Intermediate activity:

  1. Using a (Github code repository or Zenodo), try to find data that goes with a published paper. Then answer some of the following questions:
    • Where is the data or code stored (for example, Github repo or Zenodo)?
    • Who created the objects (ORCID)?
    • Was there proper documentation? License information (regarding commercial use)?

Thing 6: Human and machine readability

  1. Read about the FAIR principles for making your code both human and machine readable, and the FAIR Guiding Principles article.
  2. Read the following report Jointly designing a data FAIRPORT from the Lorentz Center.
  3. Having code that is both human and machine readable supports:
    • API access
    • Allows for automatic integration of multiple datasets
    • Use of standard formats widely accepted in the discipline

Thing 7: Maintain/preserve entire research environment (e.g. software)

  1. Familiarize yourself with best practices for scientific computing. Read Good Enough Practices in Scientific Computing, and Top 10 Metrics for Life Science Software Good Practices to familiarize yourself with the topics of containers, software preservation, and software emulation.
  2. Read more about the Long-term preservation of biomedical research data.

Thing 8: Indexing repositories to enable findability

  1. re3data.org is a global registry of research data repositories that covers research data repositories from different academic disciplines. Register your dataset with re3data.org
  2. Schema.org is a collaborative, community activity with a mission to create, maintain, and promote schemas for structured data.
  3. Link your ORCID account to fairsharing.org, verify your email address, and create a public profile.
    • Familiarize yourself with their Standards, Databases, Policies, and Collections.

Informed consent for human subjects should be broad enough to make reuse possible. See Broad Consent for Research with Biological Samples: Workshop Conclusions.
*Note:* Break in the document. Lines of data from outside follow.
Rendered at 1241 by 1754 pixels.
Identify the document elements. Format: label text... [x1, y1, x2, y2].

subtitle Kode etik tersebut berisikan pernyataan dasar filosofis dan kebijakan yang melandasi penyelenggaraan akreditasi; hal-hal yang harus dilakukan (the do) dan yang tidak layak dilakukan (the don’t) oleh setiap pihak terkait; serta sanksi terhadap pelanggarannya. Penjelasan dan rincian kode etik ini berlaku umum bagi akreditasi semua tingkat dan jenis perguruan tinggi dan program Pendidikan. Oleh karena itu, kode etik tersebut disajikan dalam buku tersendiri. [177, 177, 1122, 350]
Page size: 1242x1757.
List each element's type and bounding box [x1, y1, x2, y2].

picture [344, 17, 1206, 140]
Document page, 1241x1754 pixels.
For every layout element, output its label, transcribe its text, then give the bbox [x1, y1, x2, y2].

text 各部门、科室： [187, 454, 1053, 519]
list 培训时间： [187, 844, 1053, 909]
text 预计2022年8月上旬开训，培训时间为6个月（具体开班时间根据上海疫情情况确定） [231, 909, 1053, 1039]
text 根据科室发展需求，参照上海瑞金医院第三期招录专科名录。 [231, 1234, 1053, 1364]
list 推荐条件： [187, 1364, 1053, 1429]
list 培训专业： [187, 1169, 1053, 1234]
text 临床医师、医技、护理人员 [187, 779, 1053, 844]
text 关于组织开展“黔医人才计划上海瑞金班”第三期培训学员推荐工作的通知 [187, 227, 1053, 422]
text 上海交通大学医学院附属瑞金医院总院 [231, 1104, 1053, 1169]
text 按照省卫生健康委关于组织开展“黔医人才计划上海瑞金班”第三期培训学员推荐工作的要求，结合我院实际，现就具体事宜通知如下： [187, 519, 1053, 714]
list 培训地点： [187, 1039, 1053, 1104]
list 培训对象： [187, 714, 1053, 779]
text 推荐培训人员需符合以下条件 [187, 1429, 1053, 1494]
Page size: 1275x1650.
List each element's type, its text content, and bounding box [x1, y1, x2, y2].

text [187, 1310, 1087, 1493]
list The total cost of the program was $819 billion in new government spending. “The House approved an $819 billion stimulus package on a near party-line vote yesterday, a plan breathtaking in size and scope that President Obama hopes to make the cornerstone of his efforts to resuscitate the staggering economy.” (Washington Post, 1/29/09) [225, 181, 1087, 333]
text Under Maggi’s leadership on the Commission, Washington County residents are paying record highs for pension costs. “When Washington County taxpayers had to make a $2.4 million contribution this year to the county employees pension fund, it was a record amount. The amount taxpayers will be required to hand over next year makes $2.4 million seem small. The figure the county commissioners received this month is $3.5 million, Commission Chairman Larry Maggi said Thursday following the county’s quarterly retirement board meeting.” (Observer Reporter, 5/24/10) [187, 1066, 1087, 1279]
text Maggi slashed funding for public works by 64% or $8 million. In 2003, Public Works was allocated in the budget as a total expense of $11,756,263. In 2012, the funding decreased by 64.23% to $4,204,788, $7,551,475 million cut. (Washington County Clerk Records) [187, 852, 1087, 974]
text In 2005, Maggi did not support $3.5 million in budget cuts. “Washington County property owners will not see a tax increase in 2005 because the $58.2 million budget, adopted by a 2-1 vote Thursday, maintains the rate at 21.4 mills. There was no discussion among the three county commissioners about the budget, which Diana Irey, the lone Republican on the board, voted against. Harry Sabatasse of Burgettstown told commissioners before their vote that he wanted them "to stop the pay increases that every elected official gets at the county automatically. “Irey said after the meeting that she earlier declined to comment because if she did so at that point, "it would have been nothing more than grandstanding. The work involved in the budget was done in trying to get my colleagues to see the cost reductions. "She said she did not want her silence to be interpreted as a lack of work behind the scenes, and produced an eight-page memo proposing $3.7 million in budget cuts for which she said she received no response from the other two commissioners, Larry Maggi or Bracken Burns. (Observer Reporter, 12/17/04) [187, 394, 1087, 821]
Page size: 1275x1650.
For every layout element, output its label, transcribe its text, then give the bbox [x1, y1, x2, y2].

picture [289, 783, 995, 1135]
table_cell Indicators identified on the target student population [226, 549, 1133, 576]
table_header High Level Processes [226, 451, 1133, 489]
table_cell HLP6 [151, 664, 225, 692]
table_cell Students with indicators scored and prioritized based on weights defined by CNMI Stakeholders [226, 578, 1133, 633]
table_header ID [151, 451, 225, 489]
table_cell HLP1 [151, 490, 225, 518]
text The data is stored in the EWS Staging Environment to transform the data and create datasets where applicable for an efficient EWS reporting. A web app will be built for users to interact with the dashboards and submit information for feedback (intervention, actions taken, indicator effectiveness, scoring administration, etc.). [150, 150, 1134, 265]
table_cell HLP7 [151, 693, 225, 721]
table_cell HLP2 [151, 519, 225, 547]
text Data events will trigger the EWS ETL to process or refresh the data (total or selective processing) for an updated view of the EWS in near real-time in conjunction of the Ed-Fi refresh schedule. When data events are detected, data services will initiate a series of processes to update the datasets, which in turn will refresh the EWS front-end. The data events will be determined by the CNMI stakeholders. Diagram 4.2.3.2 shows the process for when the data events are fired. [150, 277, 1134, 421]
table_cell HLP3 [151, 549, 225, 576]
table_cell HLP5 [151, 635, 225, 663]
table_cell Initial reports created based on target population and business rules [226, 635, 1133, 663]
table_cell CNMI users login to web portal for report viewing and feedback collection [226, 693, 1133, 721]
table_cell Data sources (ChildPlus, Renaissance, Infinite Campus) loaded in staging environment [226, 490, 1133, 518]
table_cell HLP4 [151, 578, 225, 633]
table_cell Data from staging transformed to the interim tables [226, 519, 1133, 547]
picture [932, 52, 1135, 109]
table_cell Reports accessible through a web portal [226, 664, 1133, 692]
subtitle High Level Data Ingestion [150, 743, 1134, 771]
Also see, Recommendations for Broad Consent Guidance from the Office for Human Research Protections.

Thing 10: Application of metrics to evaluate the FAIRness of (data) repositories

Beginner activity:

  1. Explore the work of the FAIR Metrics Group. Explore their proposed FAIR Metrics.
  2. Read the following paper: Evaluating FAIR-Compliance Through an Objective, Automated, Community-Governed Framework.
  3. Explore the design framework for exemplar metrics for FAIRness.

Intermediate activity:

  1. Explore the Make Data Count Project, where you can learn about COUNTER Code of Practice as well as the Code of Practice for Research Data Usage Metrics.
  2. Learn how Zenodo and DataONE have responded to the Make Data Count recommendations.